If you thought that with the CDMA versus GSM debate dominating the telecom scene in India of late, we were ahead of our big neighbors in debating issues, you are mistaken. China now has its own version of the debate.
As in India, fixed lines operators in China--China Telecom and China Netcom--have launched a kind of "limited mobility" service, called Xiaolingtong or Little Smart. This, exactly like Reliance and others in India, offers low airtime rates, incoming free and no roaming. However, the ministry of information has allowed Little Smart only in small and medium sized cities so far, though the minister for information industry, Wu Jichuan, has of late siad that the government would not oppose its march onto the cities, according to a report in China Daily. Beijing Communications Corporation, a subsidiary of China Netcom, that is offering the services has pland to launch it in more Beijing suburbs, though not in the main city so far. Last year saw 10 million users signing up for the service, almost equal to India's total cellular users.

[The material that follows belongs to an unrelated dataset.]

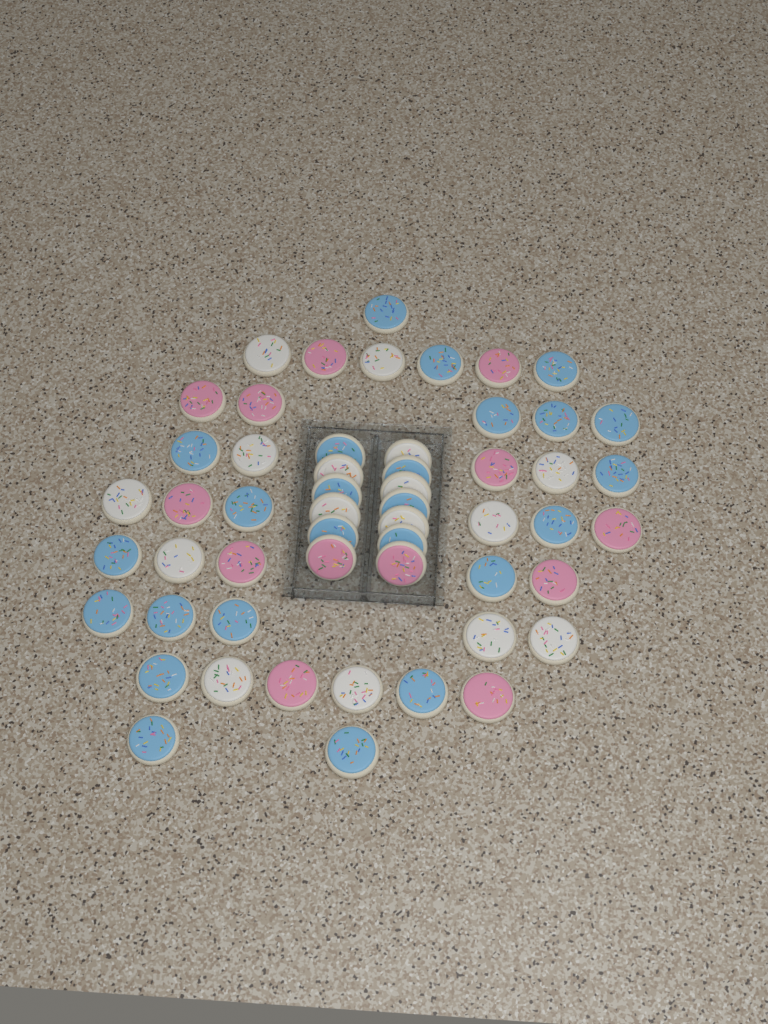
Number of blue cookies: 25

The service is significantly cheaper with voice minute costing just 0.11 yuan (about 65 paise) to GSM rates of 0.40 yuan (about Rs 2.40). SMS is also slightly cheaper with tariff of 0.08 yuan (48 paise) to GSM's 0.1 yuan (about 60 paise). Even monthly rental is almost half with Little Smart rates at 20 youan compared to GSM's 40 yuan. However, unlike India, where a CDMA handset costs more than or equal toa GSM handset making it difficult for low-end users to invest, Little Smart offers even cheaper handsets at about 750 yuan (Rs 4500) compared to comparable GSM handsets that cost almost the double.